:: Tarefa proposta ::
Reproduza fielmente o trecho do texto sobre o Carnaval paulista que tem início nas palavras "Sábado, 31 de" e termina após "primos cariocas legendários.".

:: Trecho do texto ::
Carnaval, à moda paulista
Texto do canadense apaixonado por Carnaval e criador de Carnavalesco, Ron Halliday.
Sábado, 31 de março de 2012 (Ano 8, Nº 82)
SÃO PAULO, BRASIL – Se você pedir para estrangeiros conversarem sobre o Brasil, eles sempre vão falar do Carnaval, aquela celebração mundialmente famosa que revela muita pele e que necessita ser vista para ser acreditada. A maioria estará se referindo às festividades anuais no icônico sambódromo carioca; poucos sabem que São Paulo também tem o seu. Apesar da falta de reconhecimento internacional, as escolas de samba paulistanas são pouca coisa menores e menos enfeitadas – apenas – do que seus primos cariocas legendários.
Conforme cada participante tem sua vez na avenida, um conjunto de jurados classifica seu desempenho em tudo desde as alegorias e figurinos até a bateria e o samba-enredo. E há muito mais em jogo do que simplesmente o direito de se gabar – as escolas do primeiro grupo recebem centenas de milhares de dólares em financiamento do governo.
As letras dos sambas-enredos foram apropriadas para descrever as fotos publicadas nesta edição, com notas de rodapé para explicar as diversas referências à cultura afro-brasileira.
Camisa Verde e Branco
“É o amor”

:: Dados fornecidos ::
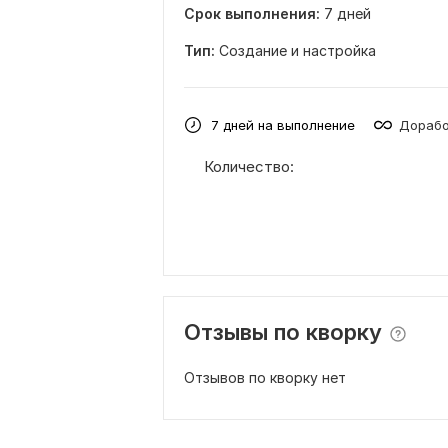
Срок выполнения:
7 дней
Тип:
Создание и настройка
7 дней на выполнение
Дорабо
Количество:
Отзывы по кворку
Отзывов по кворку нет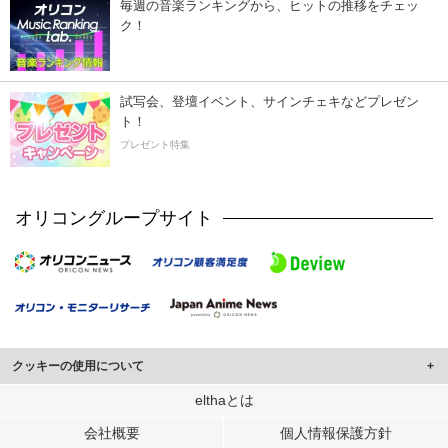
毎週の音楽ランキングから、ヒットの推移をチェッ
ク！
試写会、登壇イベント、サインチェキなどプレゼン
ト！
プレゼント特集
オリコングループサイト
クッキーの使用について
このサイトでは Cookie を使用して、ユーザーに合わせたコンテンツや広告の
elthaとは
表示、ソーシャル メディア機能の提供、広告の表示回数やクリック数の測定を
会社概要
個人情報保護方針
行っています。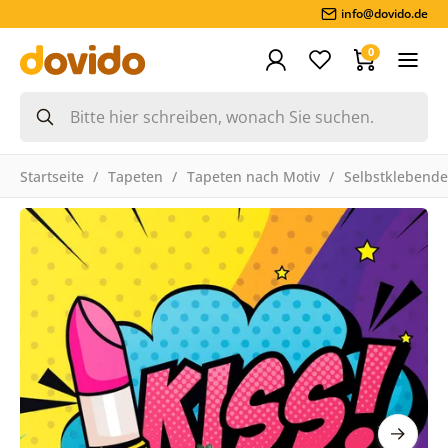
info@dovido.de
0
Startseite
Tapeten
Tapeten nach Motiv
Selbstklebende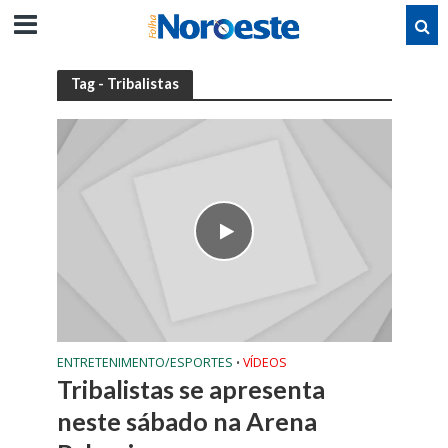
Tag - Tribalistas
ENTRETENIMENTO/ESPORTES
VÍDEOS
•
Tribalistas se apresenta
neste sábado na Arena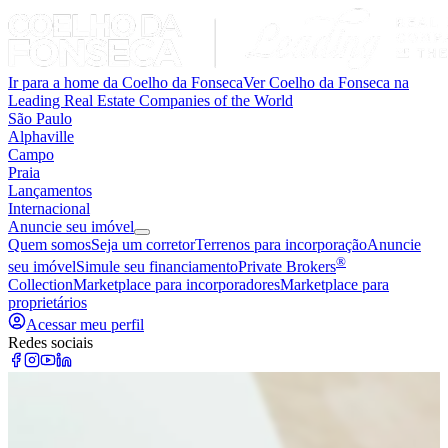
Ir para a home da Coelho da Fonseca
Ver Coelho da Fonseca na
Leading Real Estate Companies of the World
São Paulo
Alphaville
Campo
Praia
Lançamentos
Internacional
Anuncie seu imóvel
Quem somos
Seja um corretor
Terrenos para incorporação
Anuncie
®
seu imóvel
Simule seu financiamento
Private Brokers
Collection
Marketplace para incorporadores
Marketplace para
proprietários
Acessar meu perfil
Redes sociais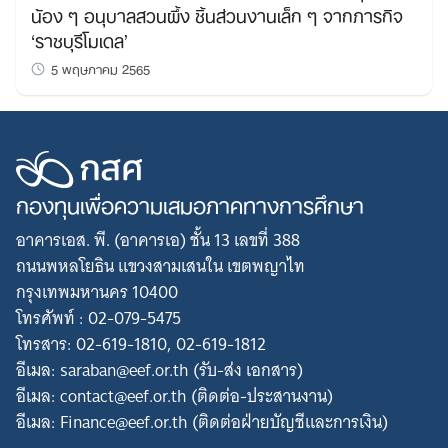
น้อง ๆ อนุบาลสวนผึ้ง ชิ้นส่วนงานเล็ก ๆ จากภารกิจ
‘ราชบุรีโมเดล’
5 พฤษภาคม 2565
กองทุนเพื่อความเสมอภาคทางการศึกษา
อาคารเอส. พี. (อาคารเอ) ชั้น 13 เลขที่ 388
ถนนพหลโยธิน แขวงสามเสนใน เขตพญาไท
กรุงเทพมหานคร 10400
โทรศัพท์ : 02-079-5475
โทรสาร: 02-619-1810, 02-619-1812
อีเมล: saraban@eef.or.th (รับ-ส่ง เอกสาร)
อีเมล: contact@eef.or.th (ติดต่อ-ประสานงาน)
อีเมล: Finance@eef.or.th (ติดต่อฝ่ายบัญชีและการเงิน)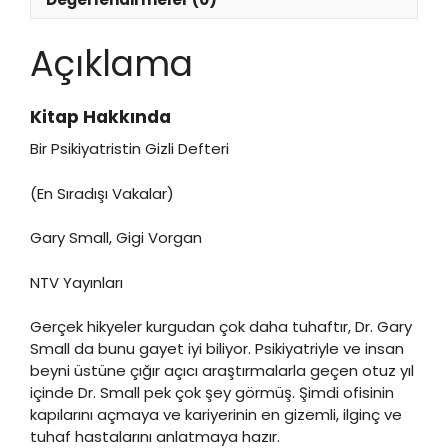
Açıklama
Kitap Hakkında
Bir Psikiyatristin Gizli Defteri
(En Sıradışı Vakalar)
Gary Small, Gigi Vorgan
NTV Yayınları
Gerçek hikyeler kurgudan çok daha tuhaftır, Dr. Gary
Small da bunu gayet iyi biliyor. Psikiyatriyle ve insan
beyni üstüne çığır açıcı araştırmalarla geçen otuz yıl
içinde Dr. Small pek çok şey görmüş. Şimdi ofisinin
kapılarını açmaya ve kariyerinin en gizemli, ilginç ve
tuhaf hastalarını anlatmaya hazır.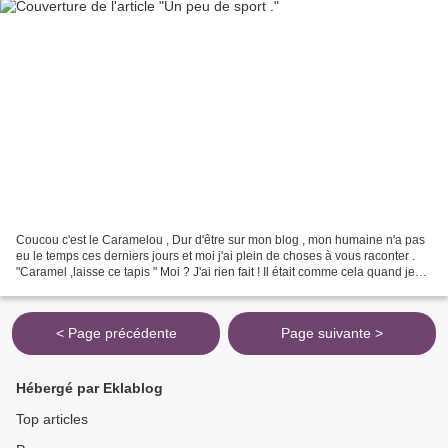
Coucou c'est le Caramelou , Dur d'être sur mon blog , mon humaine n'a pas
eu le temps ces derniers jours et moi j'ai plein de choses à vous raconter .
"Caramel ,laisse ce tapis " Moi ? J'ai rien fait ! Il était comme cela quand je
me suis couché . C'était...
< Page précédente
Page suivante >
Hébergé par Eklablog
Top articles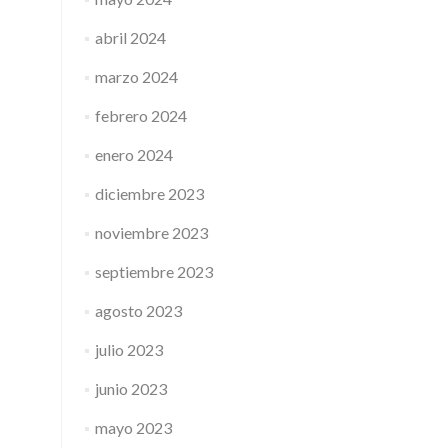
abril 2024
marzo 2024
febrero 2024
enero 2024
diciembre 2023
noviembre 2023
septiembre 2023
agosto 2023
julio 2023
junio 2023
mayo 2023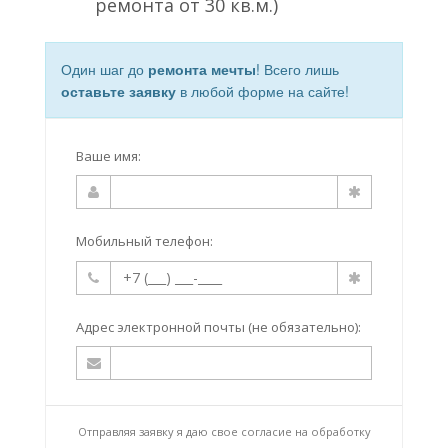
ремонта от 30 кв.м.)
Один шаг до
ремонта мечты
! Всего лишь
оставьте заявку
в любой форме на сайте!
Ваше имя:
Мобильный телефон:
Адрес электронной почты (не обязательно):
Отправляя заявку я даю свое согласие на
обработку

:: Resposta à tarefa ::
Sábado, 31 de março de 2012 (Ano 8, Nº 82)
SÃO PAULO, BRASIL – Se você pedir para estrangeiros conversarem sobre o Brasil, eles sempre vão falar do Carnaval, aquela celebração mundialmente famosa que revela muita pele e que necessita ser vista para ser acreditada. A maioria estará se referindo às festividades anuais no icônico sambódromo carioca; poucos sabem que São Paulo também tem o seu. Apesar da falta de reconhecimento internacional, as escolas de samba paulistanas são pouca coisa menores e menos enfeitadas – apenas – do que seus primos cariocas legendários.